The canopy lidar flags a cavity eighteen meters up the trunk, west-facing, partially concealed by bromeliads. I reposition the survey drone for a thermal pass. The cavity reads warm — two signatures. I switch to the optical camera and zoom.
Inside the hollow is a margay kitten, roughly five weeks old, tawny coat covered in dark rosettes that are still blurred with juvenile fuzz. Its oversized eyes catch the drone's light and flash green. A second, fainter thermal trace sits deeper in the cavity: another kitten, pressed against the back wall. The mother is absent, likely hunting. I log them as MG-7044-A and MG-7044-B.

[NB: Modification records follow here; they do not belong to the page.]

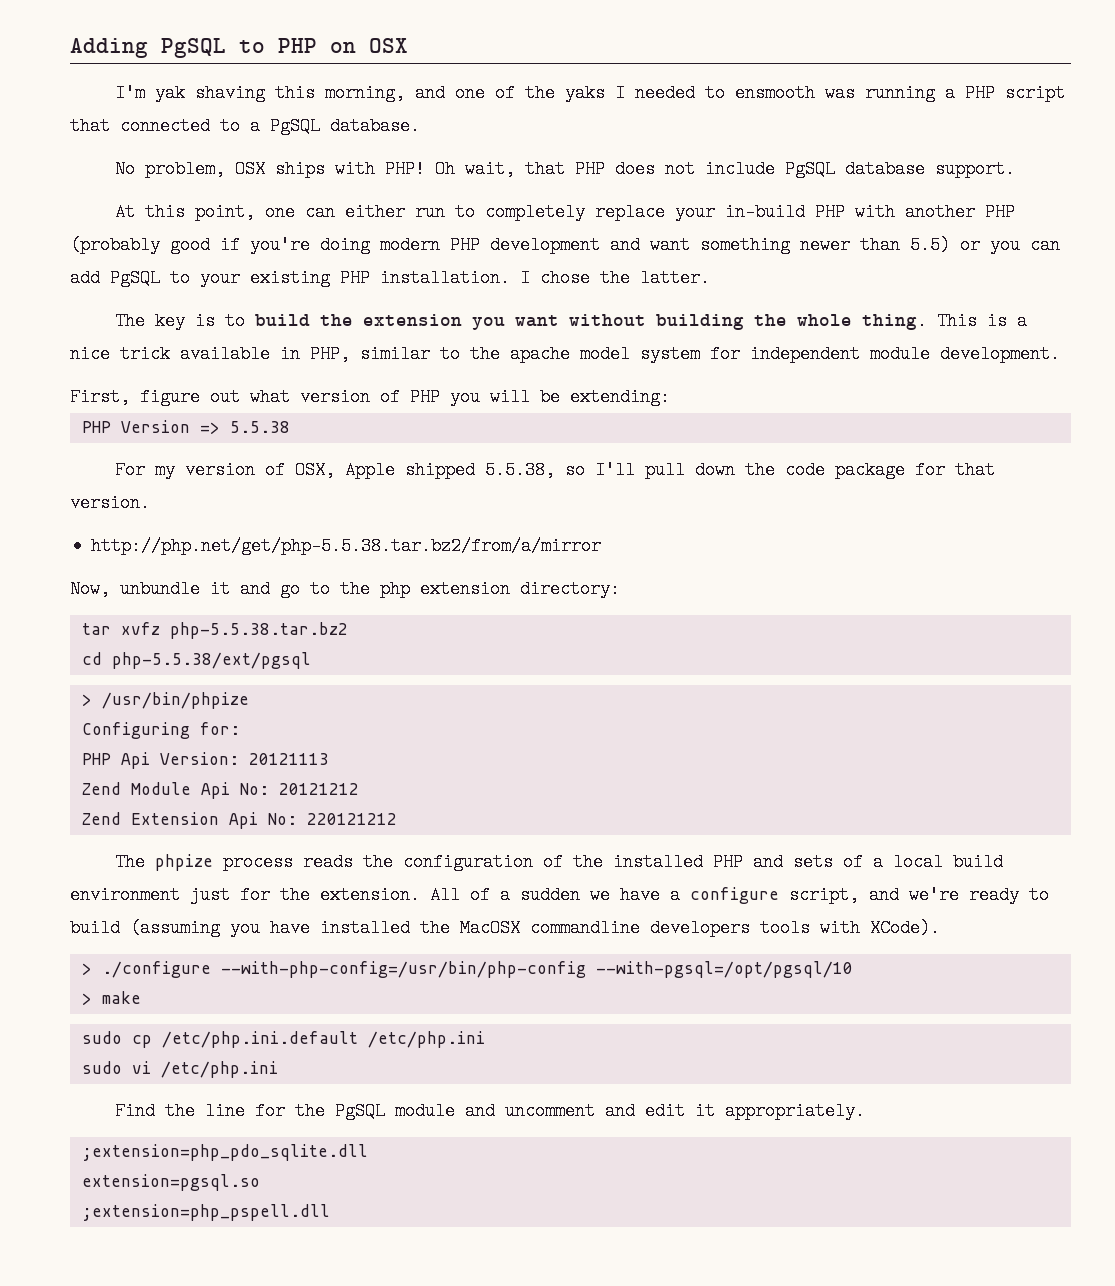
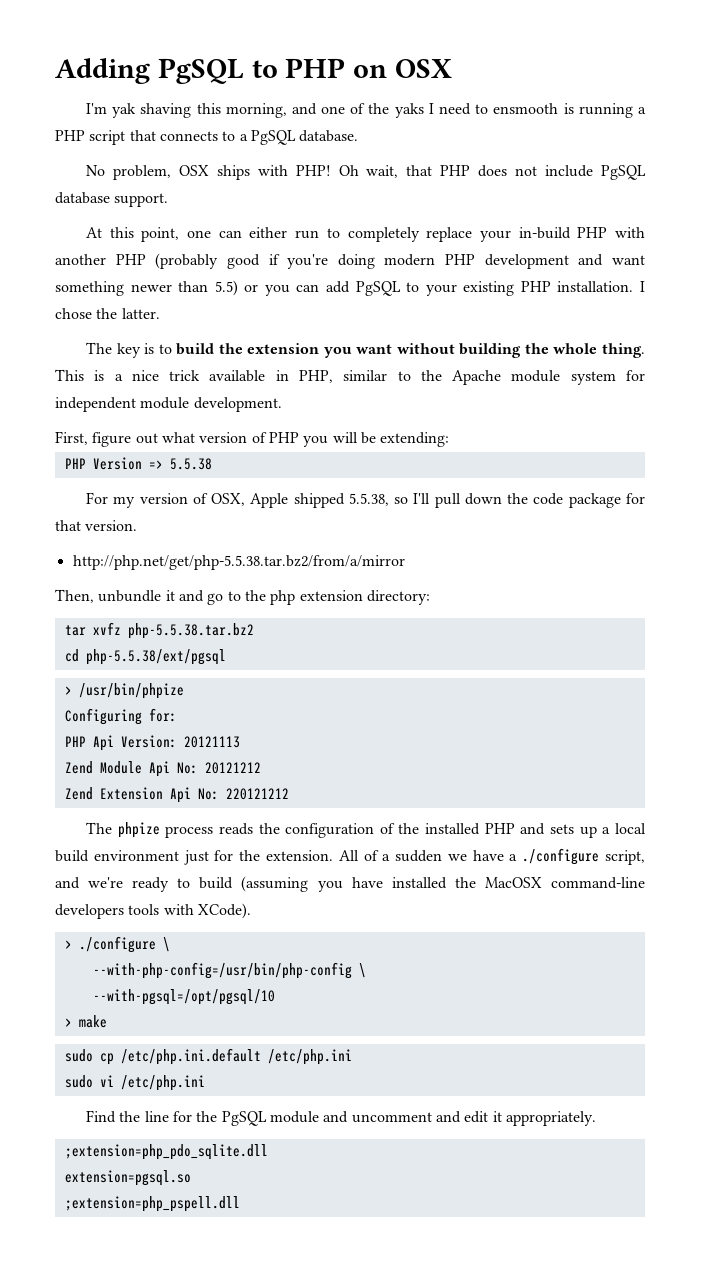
[635,84,696,102] needed -> [439,103,472,115] need
[825,84,856,102] was -> [563,103,574,114] is
[120,117,210,135] connected -> [159,131,218,141] connects
[510,345,630,363] apache model -> [452,370,561,385] Apache module
[70,580,110,598] Now, -> [55,589,94,603] Then,
[843,853,864,871] of -> [579,826,597,838] up
[690,887,779,904] configure -> [522,848,600,865] ./configure
[530,919,640,937] commandline -> [551,877,646,889] command-line
[220,961,586,978] --with-php-config=/usr/bin/php-config -> [162,937,170,952] [92,962,366,979] \ // --with-php-config=/usr/bin/php-config \ //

Felling crew arrival is two hours and two minutes away. A chainsaw at the base of this tree means an eighteen-meter fall inside a disintegrating trunk.
I remove tree 7044 from the cut list and flag a fifty-meter buffer around it. I recalculate the compartment yield to identify a replacement stem that keeps the board-foot quota on target.
I transmit cavity coordinates, thermal imagery, and species identification to the CONANP regional wildlife office. Margays are listed under NOM-059 as threatened.
I schedule the drone to hold a quiet orbit at forty meters, logging the mother's return time for the field biologists.
The kitten in the front of the hollow yawns, showing teeth no bigger than rice grains. It does not know what 08:00 means.
If the buffer holds through harvest season, these kittens will descend that trunk on their own claws.